SHABBIR LAKHA

Published on

Professional experience

Shabbir Lakha qualified as a Barrister-at-Law (called to the Bar at Lincoln’s Inn) after obtaining an M.Phil. in Law at Queens’ College, University of Cambridge.

He is a highly experienced barrister with 25 years of litigation and trial work experience. He practises in London from a long established and well-reputed set of barristers’ chambers.

Shabbir has been regularly instructed to represent Local Authorities as well as private institutions in litigation matters. He has been involved in major litigation involving well-known multi national corporations. He has developed a considerable amount of experience in dealing with very complex and sensitive cases.

Shabbir has also played an important role in representing a Local Authority in a large group action involving over 1,000 claimants with several million pounds at stake.

He takes an interest in the UK anti terror laws. For instance he debated the previous Home Secretary at a conference in Cumberland Lodge Windsor, attended by leading specialists in the UK on terrorism matters.

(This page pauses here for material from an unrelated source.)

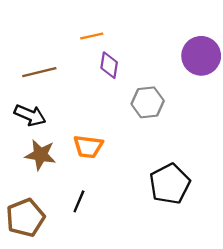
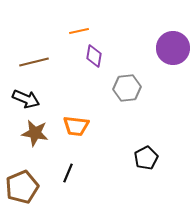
black pentagon: (170, 184) -> (146, 158), size x0.7

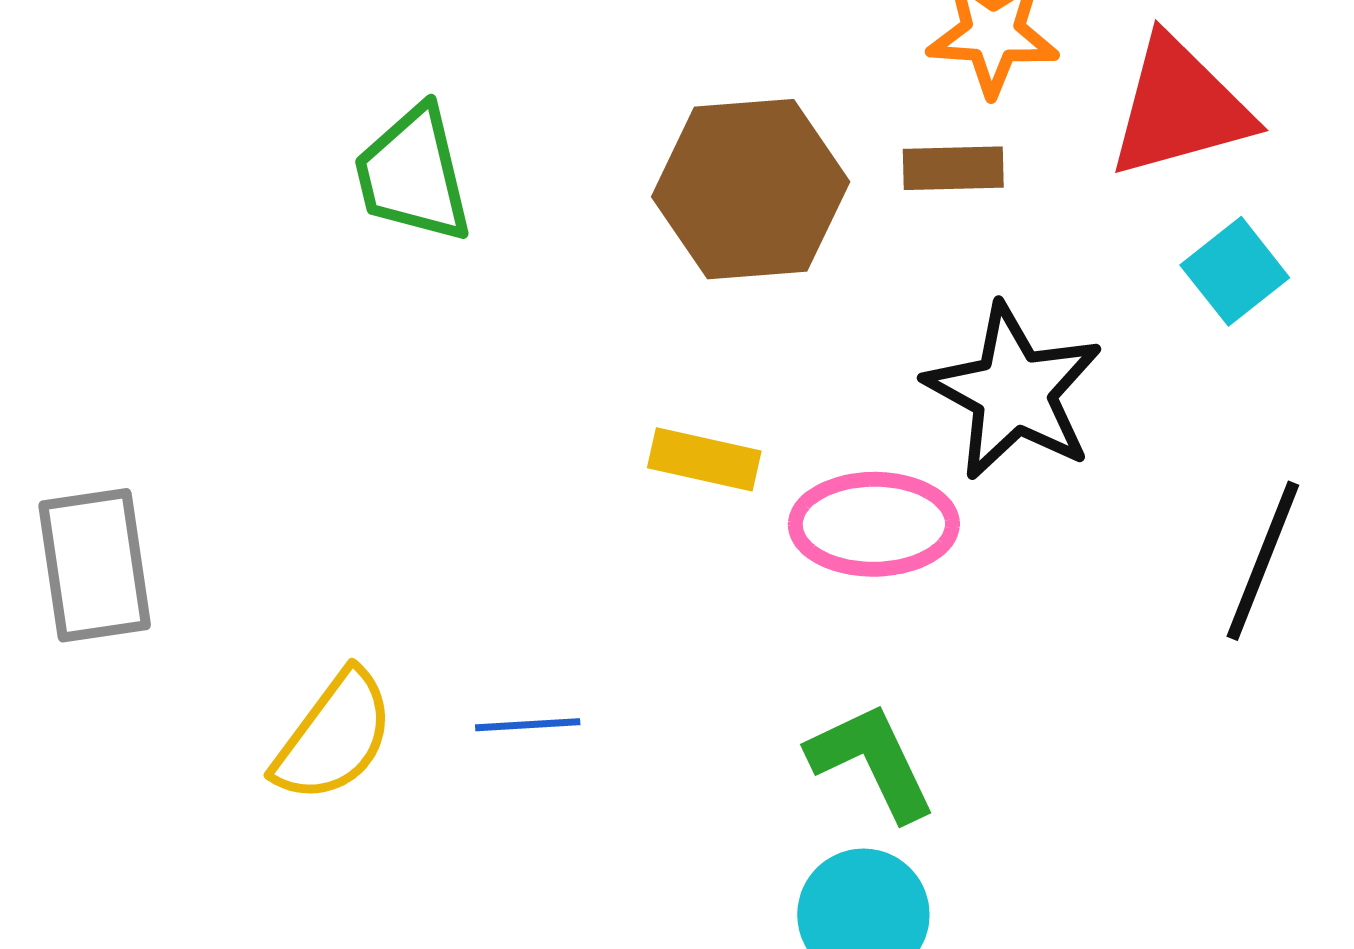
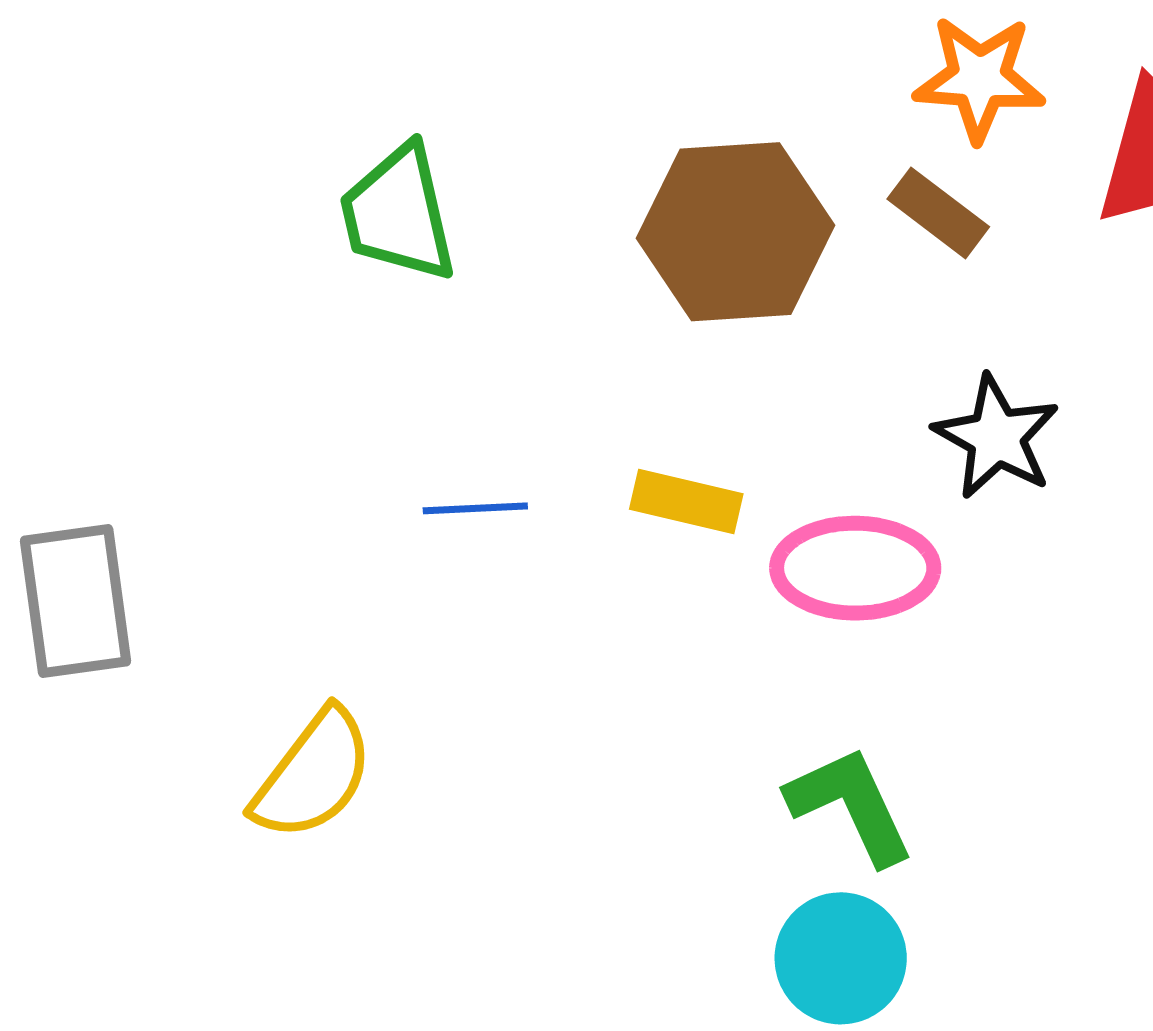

For over 10 years, Shabbir served as a non-executive director of a national body, with particular interest in financial and corporate governance.

Communal and volunteering work

Shabbir played an instrumental role in obtaining, at first attempt, NGO status for the World Federation with the Economic and Social Council (ECOSOC) of the United Nations.

This was an endeavour over 3 years that entailed assessing documentation of all WF projects, marshalling the NGO application, navigating through the UN bureaucracy and lobbying in person, in New York, the various membercountries in ECOSOC.

Shabbir has run a pro bono legal surgery for 25 years at Hujjat Jamaat in Stanmore, by providing assistance in dealing with a range of legal matters, primarily to those who cannot afford access to legal services.

For over two decades he has assisted a number of K.S.I. Jamaats and individuals with their legal and communal challenges.

Shabbir was a member of the CoEJ constitutional review team. He was also a member of the Capital Projects Committee of Milton Keynes Jamaat (which at that stage successfully secured land adjacent to the current Jamaat property).

Shabbir served for many years as a trustee for UK’s national interfaith organisation and has also assisted in forming a local interfaith organisation and served as its first elected officer.

His inspiration for communal service was his late father Murtaza Ahmed Lakha and his mother Fatma Lakha, who also inspired his sister Sabira and brother Gulamabbas into a path of life long communal service.